Goal of the exercise
Your task is to filter the entries and copy every line containing the string "different".

(Stored data)
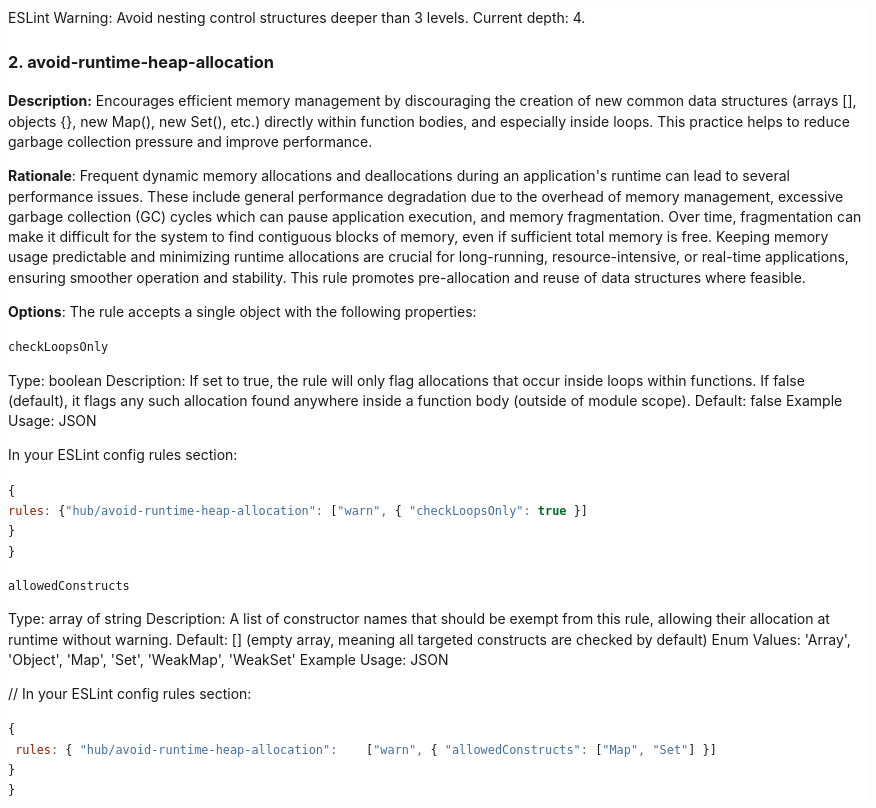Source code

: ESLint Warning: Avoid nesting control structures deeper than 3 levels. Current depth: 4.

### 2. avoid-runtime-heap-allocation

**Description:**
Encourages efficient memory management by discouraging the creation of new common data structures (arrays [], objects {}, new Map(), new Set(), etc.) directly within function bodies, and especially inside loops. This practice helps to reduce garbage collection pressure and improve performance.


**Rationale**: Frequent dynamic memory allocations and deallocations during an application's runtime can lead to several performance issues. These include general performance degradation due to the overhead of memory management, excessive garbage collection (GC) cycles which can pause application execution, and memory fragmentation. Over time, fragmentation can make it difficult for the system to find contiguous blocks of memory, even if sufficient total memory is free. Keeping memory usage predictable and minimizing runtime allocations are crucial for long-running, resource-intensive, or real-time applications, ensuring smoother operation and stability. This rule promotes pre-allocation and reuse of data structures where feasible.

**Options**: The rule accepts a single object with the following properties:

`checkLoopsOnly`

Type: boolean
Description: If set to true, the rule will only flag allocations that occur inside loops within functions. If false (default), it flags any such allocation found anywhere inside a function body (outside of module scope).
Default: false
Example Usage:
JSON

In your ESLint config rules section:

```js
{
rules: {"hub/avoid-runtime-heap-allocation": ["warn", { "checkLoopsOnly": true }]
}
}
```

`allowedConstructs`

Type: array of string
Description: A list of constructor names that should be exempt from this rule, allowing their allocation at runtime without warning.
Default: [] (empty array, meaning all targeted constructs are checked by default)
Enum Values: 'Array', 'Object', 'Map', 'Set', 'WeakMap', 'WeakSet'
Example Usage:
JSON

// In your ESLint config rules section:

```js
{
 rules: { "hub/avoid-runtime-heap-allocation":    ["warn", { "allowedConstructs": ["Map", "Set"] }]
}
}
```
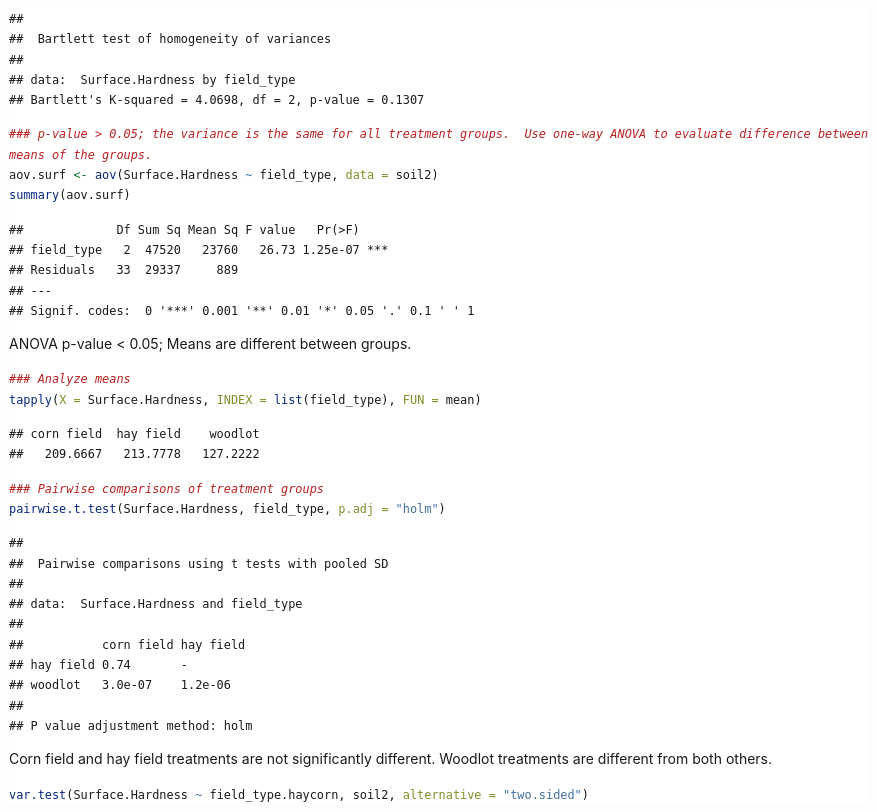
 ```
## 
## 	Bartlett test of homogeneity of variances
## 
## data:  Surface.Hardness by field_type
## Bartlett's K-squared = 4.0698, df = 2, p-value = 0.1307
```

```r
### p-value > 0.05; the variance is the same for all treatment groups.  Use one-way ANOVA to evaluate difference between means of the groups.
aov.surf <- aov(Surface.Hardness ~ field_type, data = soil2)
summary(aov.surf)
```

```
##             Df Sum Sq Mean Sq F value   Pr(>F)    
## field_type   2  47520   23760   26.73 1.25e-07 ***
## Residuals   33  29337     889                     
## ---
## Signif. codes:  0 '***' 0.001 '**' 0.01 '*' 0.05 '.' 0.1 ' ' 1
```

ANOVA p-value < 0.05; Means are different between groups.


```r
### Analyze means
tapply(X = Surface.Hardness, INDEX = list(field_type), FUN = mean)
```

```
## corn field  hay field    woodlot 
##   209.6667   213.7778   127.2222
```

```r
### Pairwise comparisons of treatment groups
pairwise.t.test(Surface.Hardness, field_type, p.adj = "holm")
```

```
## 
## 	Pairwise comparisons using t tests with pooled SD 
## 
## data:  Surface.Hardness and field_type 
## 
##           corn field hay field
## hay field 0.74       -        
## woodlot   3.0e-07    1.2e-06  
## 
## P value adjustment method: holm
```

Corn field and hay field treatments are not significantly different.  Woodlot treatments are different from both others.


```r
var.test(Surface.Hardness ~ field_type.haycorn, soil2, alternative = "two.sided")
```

Answer area
ANOVA p-value < 0.05; Means are different between groups.
Corn field and hay field treatments are not significantly different.  Woodlot treatments are different from both others.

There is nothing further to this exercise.